Instructions to follow: Return the lines below word for word, starting with the line that contains "kingdom: Animalia" and going on through the line that contains "scientific name: Colias philodice".

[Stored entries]

------------------------------------------------------------

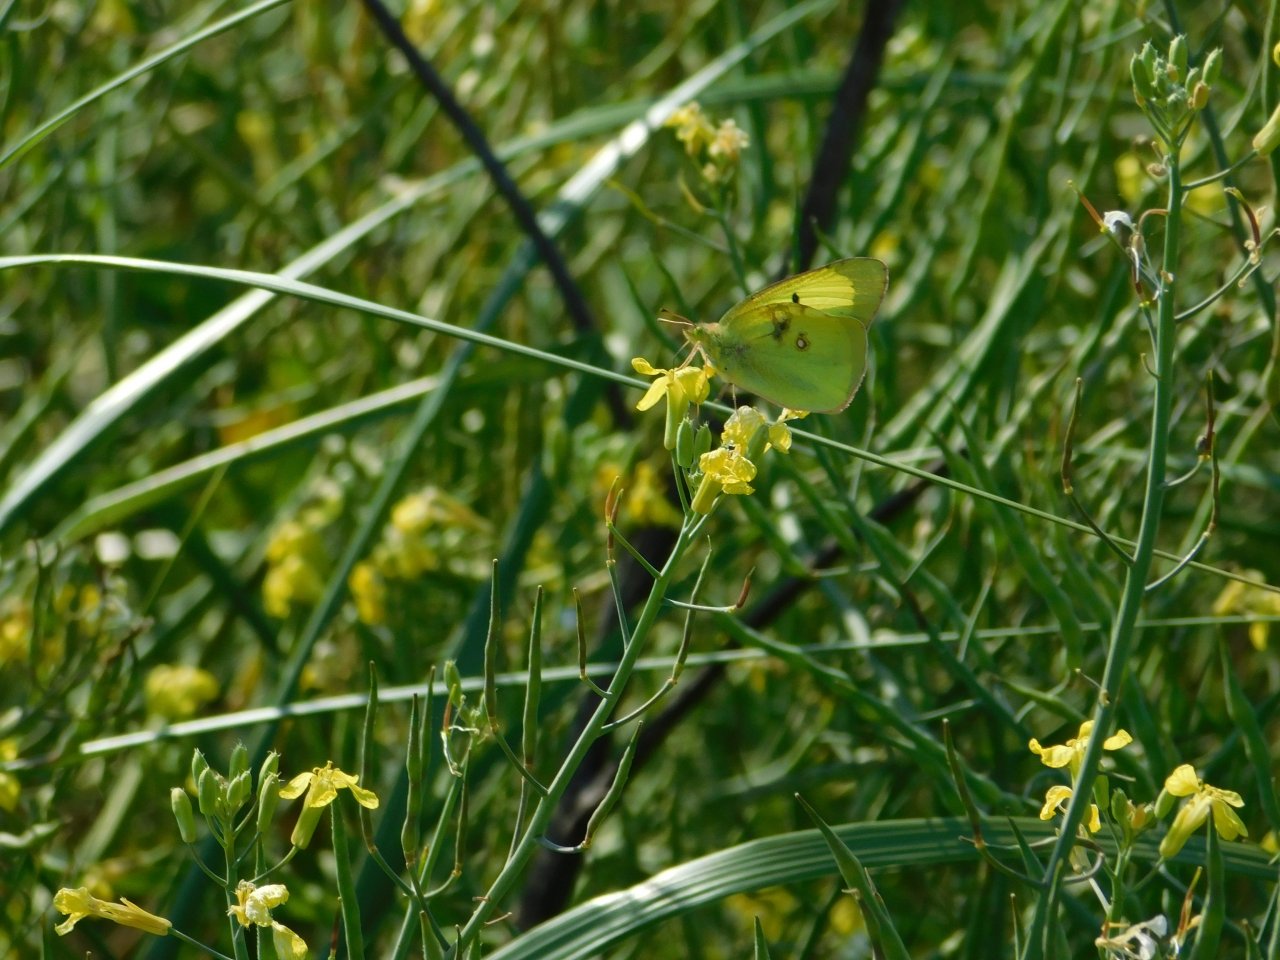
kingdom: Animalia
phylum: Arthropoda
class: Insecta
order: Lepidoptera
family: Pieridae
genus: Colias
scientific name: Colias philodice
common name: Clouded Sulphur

------------------------------------------------------------

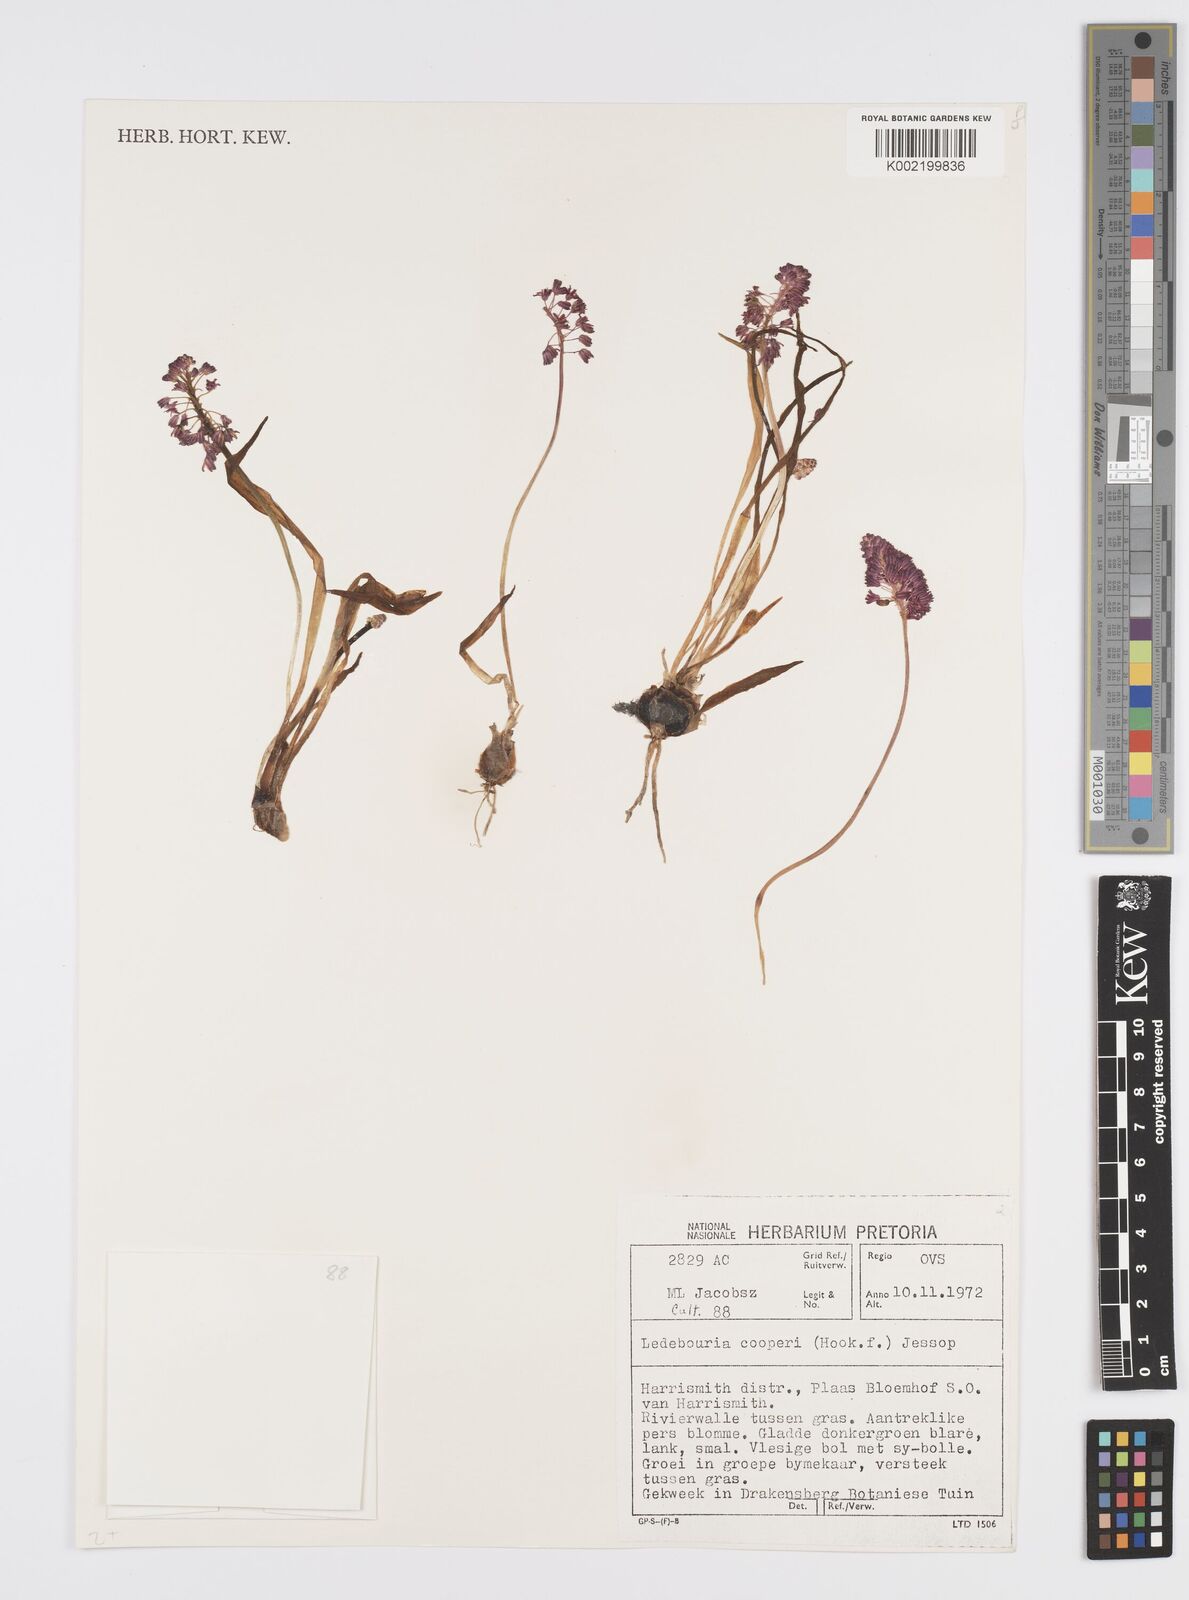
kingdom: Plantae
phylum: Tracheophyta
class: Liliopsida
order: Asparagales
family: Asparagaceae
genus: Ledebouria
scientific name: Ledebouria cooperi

------------------------------------------------------------

Full solution:
kingdom: Animalia
phylum: Arthropoda
class: Insecta
order: Lepidoptera
family: Pieridae
genus: Colias
scientific name: Colias philodice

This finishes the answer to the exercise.